Every day in America is a hard day for Black people. Even so, it’s hard to overstate just how overwhelming this particular year has been. Over the course of a few short months, the deepest inequalities and divisions of our society have come into sharp relief. Amid the unimaginable loss and turmoil of a global pandemic, the United States is experiencing yet another overdue awakening to the viscerally violent reality of systemic racism. 

But when times get tougher, Black people are not paralyzed. We are energized. Beginning in May of this year, hundreds of thousands of Americans flooded the streets in cities across the country to protest the police killings of George Floyd, Breonna Taylor, Ahmaud Arbery, and other Black Americans. Based on the sheer number of demonstrations and the turnout they received, Black Lives Matter may be the largest social movement in American history. 

These protests have brought to mainstream attention ideas of transformative justice that previously seemed confined to the imaginations of revolutionaries. Beyond criminal justice reforms of decreasing incarceration and demilitarizing the police, there have been calls to drastically reduce police budgets, invest in Black communities, and even abolish police departments altogether. These are the kinds of ideas, rooted in abolitionist thinking, seeking not just the dismantling of oppressive systems but the building of a new world, to which we dedicate this Fall 2020 issue of BlackBoard Magazine: The Worldmaking Issue.  

BlackBoard continues to stand in solidarity with NU Community Not Cops in their efforts to permanently remove police from Northwestern’s campus and usher in a safe future for all members of our community. Thank you for reminding us that there is a better kind of safety founded upon community and trust rather than surveillance and punishment. Your love, labor and political imagination are invaluable. 

Much love,

Imani Sumbi 

Editor in Chief, BlackBoard Magazine

From our Spring 2020 issue

Hi family,

I am writing to you from my parents’ home in Los Angeles, hoping you and your loved ones are safe and well. My fellow exec members, whom I miss dearly, are scattered across the country from California to New Jersey.

It feels a little funny to write an editor’s letter, since this zine, by its nature, did not require any editing. That said, I feel it is of great importance to acknowledge the evolution BlackBoard has undergone in these tumultuous times.

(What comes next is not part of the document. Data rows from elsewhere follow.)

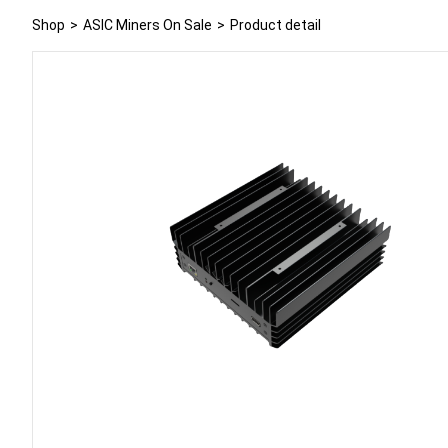
Shop
>
ASIC Miners On Sale
>
Product detail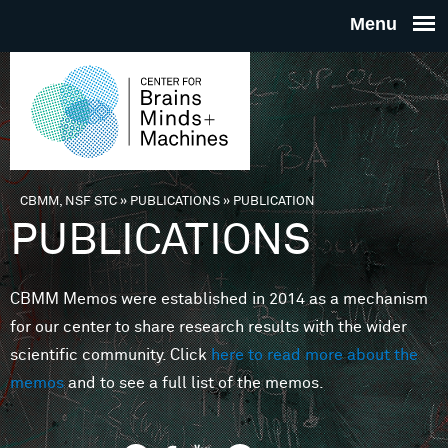
Skip to main content
THE
CENTE
FOR
CBMM, NSF STC
»
PUBLICATIONS
»
PUBLICATION
You are here
PUBLICATIONS
BRAINS
CBMM Memos were established in 2014 as a mechanism
MINDS 
for our center to share research results with the wider
scientific community. Click
here to read more about the
MACHIN
memos
and to see a full list of the memos.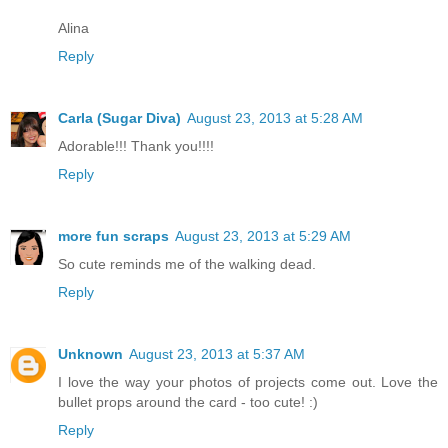
Alina
Reply
Carla (Sugar Diva)
August 23, 2013 at 5:28 AM
Adorable!!! Thank you!!!!
Reply
more fun scraps
August 23, 2013 at 5:29 AM
So cute reminds me of the walking dead.
Reply
Unknown
August 23, 2013 at 5:37 AM
I love the way your photos of projects come out. Love the
bullet props around the card - too cute! :)
Reply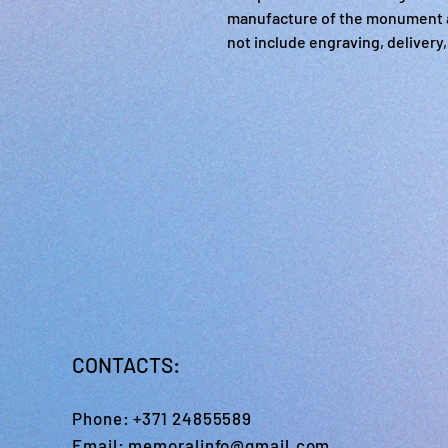
manufacture of the monument a
not include engraving, delivery, 
CONTACTS:
Phone:
+371 24855589
Email:
memoralinfo@gmail.com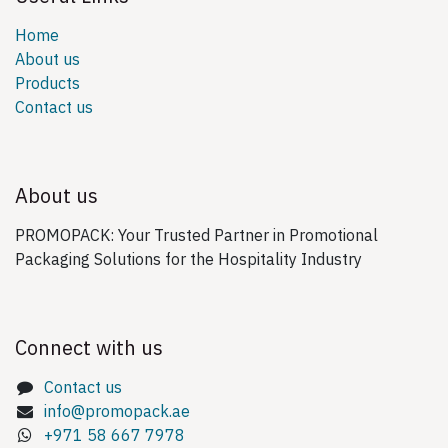
Home
About us
Products
Contact us
About us
PROMOPACK: Your Trusted Partner in Promotional
Packaging Solutions for the Hospitality Industry
Connect with us
Contact us
info@promopack.ae
+971 58 667 7978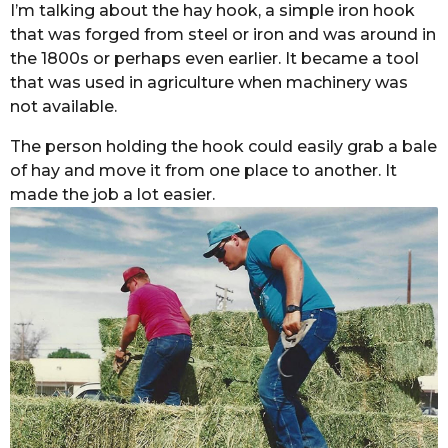
I’m talking about the hay hook, a simple iron hook
that was forged from steel or iron and was around in
the 1800s or perhaps even earlier. It became a tool
that was used in agriculture when machinery was
not available.
The person holding the hook could easily grab a bale
of hay and move it from one place to another. It
made the job a lot easier.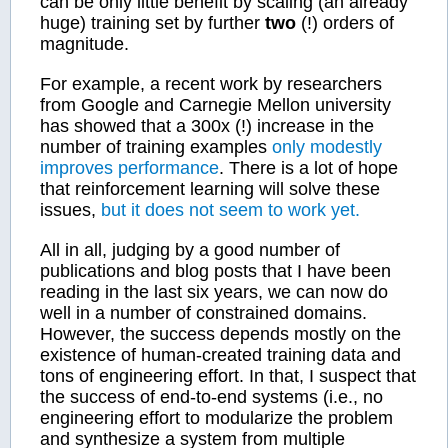
can be only little benefit by scaling (an already
huge) training set by further
two
(!) orders of
magnitude.
For example, a recent work by researchers
from Google and Carnegie Mellon university
has showed that a 300x (!) increase in the
number of training examples
only modestly
improves performance
. There is a lot of hope
that reinforcement learning will solve these
issues,
but it does not seem to work yet.
All in all, judging by a good number of
publications and blog posts that I have been
reading in the last six years, we can now do
well in a number of constrained domains.
However, the success depends mostly on the
existence of human-created training data and
tons of engineering effort. In that, I suspect that
the success of end-to-end systems (i.e., no
engineering effort to modularize the problem
and synthesize a system from multiple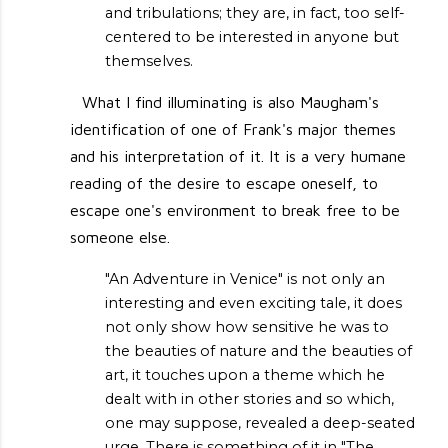
and tribulations; they are, in fact, too self-
centered to be interested in anyone but
themselves.
What I find illuminating is also Maugham's
identification of one of Frank's major themes
and his interpretation of it. It is a very humane
reading of the desire to escape oneself, to
escape one's environment to break free to be
someone else.
"An Adventure in Venice" is not only an
interesting and even exciting tale, it does
not only show how sensitive he was to
the beauties of nature and the beauties of
art, it touches upon a theme which he
dealt with in other stories and so which,
one may suppose, revealed a deep-seated
urge. There is something of it in "The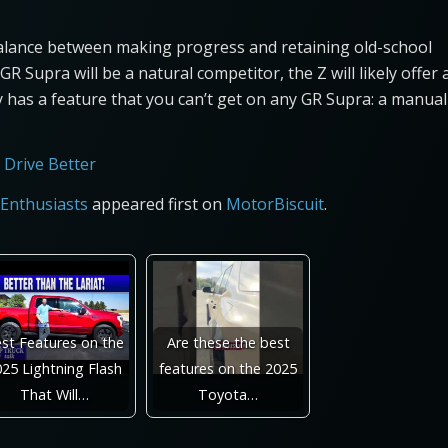
balance between making progress and retaining old-school
R Supra will be a natural competitor, the Z will likely offer 
y has a feature that you can’t get on any GR Supra: a manual
 Drive Better
 Enthusiasts
appeared first on
MotorBiscuit
.
st Features on the
Are these the best
25 Lightning Flash
features on the 2025
That Will…
Toyota…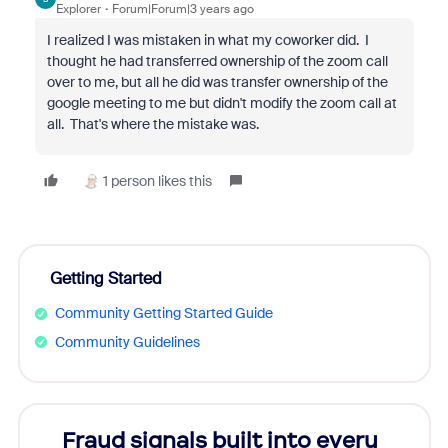
Explorer
Forum|Forum|3 years ago
I realized I was mistaken in what my coworker did. I
thought he had transferred ownership of the zoom call
over to me, but all he did was transfer ownership of the
google meeting to me but didn't modify the zoom call at
all. That's where the mistake was.
1 person likes this
Getting Started
Community Getting Started Guide
Community Guidelines
Fraud signals built into every
Join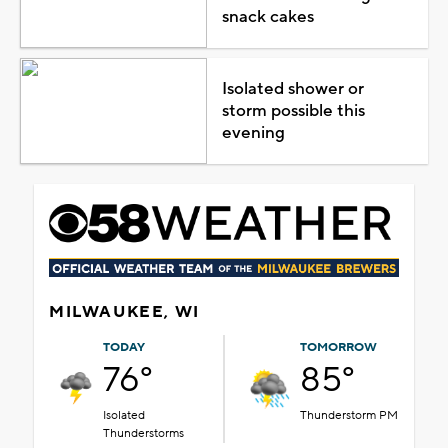
snack cakes
Isolated shower or
storm possible this
evening
MILWAUKEE, WI
TODAY
TOMORROW
76°
85°
Isolated
Thunderstorm PM
Thunderstorms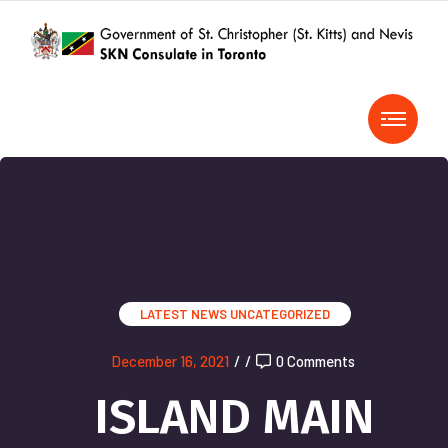
LATEST NEWS
UNCATEGORIZED
December 16, 2021
/
/
0 Comments
ISLAND MAIN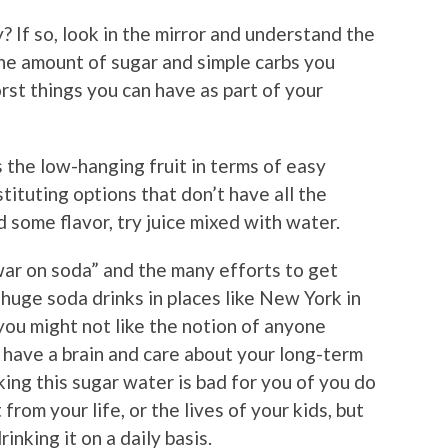
y? If so, look in the mirror and understand the
the amount of sugar and simple carbs you
rst things you can have as part of your
s the low-hanging fruit in terms of easy
tituting options that don’t have all the
d some flavor, try juice mixed with water.
ar on soda” and the many efforts to get
 huge soda drinks in places like New York in
 you might not like the notion of anyone
ou have a brain and care about your long-term
king this sugar water is bad for you of you do
 from your life, or the lives of your kids, but
nking it on a daily basis.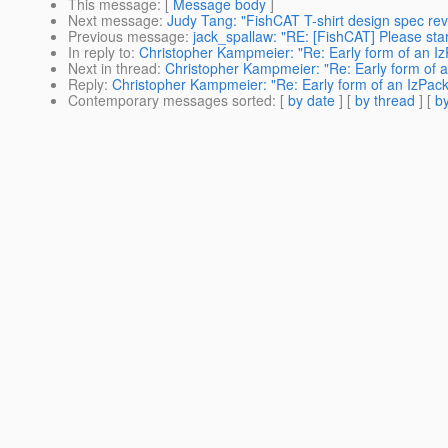
This message
: [
Message body
]
Next message
:
Judy Tang: "FishCAT T-shirt design spec revi
Previous message
:
jack_spallaw: "RE: [FishCAT] Please star
In reply to
:
Christopher Kampmeier: "Re: Early form of an IzP
Next in thread
:
Christopher Kampmeier: "Re: Early form of an
Reply
:
Christopher Kampmeier: "Re: Early form of an IzPack 
Contemporary messages sorted
: [
by date
] [
by thread
] [
by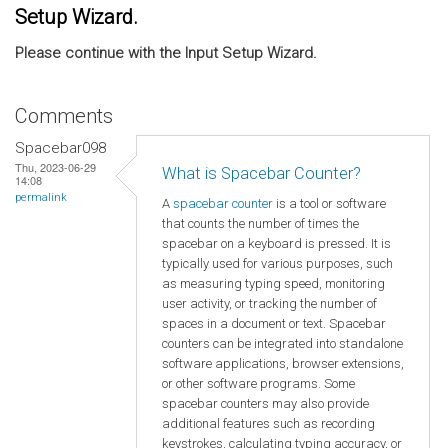
Setup Wizard.
Please continue with the Input Setup Wizard.
Comments
Spacebar098
Thu, 2023-06-29
What is Spacebar Counter?
14:08
permalink
A
spacebar counter
is a tool or software
that counts the number of times the
spacebar on a keyboard is pressed. It is
typically used for various purposes, such
as measuring typing speed, monitoring
user activity, or tracking the number of
spaces in a document or text. Spacebar
counters can be integrated into standalone
software applications, browser extensions,
or other software programs. Some
spacebar counters may also provide
additional features such as recording
keystrokes, calculating typing accuracy, or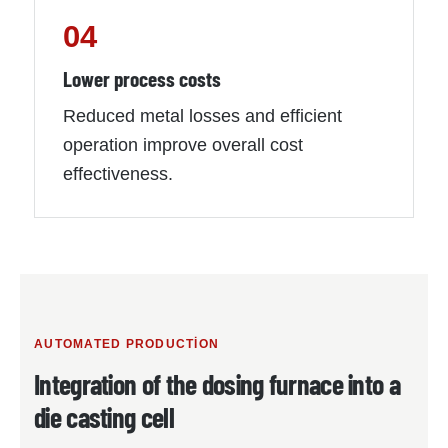
04
Lower process costs
Reduced metal losses and efficient
operation improve overall cost
effectiveness.
AUTOMATED PRODUCTION
Integration of the dosing furnace into a
die casting cell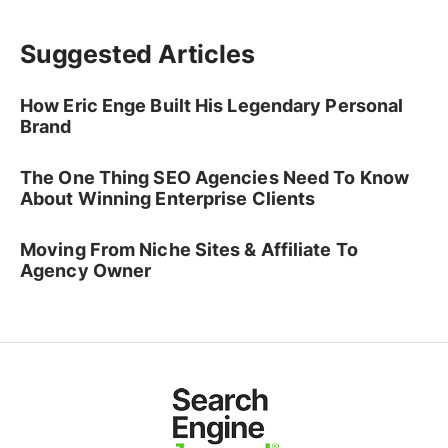
Suggested Articles
How Eric Enge Built His Legendary Personal
Brand
The One Thing SEO Agencies Need To Know
About Winning Enterprise Clients
Moving From Niche Sites & Affiliate To
Agency Owner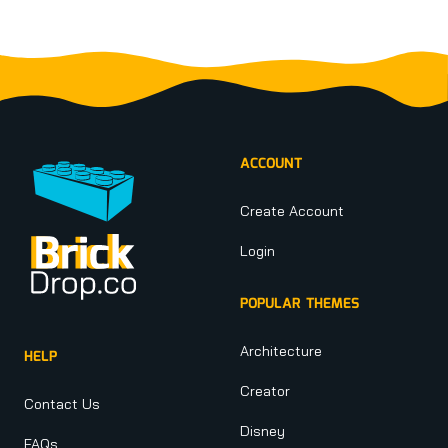
Footer
ACCOUNT
Create Account
Login
POPULAR THEMES
Architecture
HELP
Creator
Contact Us
Disney
FAQs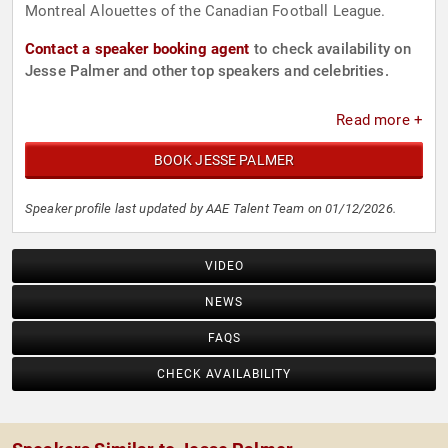
Montreal Alouettes of the Canadian Football League.
Contact a speaker booking agent
to check availability on
Jesse Palmer and other top speakers and celebrities.
Read more +
BOOK JESSE PALMER
Speaker profile last updated by AAE Talent Team on 01/12/2026.
VIDEO
NEWS
FAQS
CHECK AVAILABILITY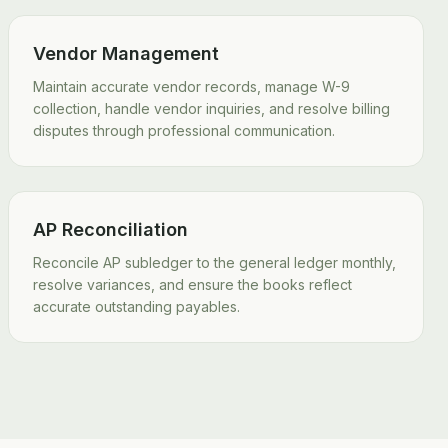
Vendor Management
Maintain accurate vendor records, manage W-9
collection, handle vendor inquiries, and resolve billing
disputes through professional communication.
AP Reconciliation
Reconcile AP subledger to the general ledger monthly,
resolve variances, and ensure the books reflect
accurate outstanding payables.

It has been a strange quarter for BlackBoard, as it has been for many students and organizations. We were all suddenly thrust into a bizarre new world of self-isolation, hyper-cleanliness, increased anxiety and an insufferable number of Zoom conferences. During spring break, I kept asking myself how on earth we were going to do BlackBoard in quarantine. Would we be able to communicate and collaborate effectively thousands of miles apart from each other? What would the next issue look like, and how would we produce it?

Looking back on what we have accomplished in the past eight weeks, I am

truly amazed by the resolve of the entire BlackBoard team to persist and adapt in the face of such daunting challenges. Early on, we saw that creativity had become a source of refuge for many people during COVID-19, and we recognized that this moment called for a different kind of publication–something less formal, less curated, and more immediate to the experience of our community. A zine, with its inherent DIY aesthetic, seemed the most natural format. There was no theme, guidelines or bar for entry. We wanted to see people’s authentic selves, hear their voices, and get a snapshot of what they were feeling.

In a way, BlackBoard is living up to its name more than ever before. After all, what is a blackboard, if not a space to play, invent, erase, and reimagine?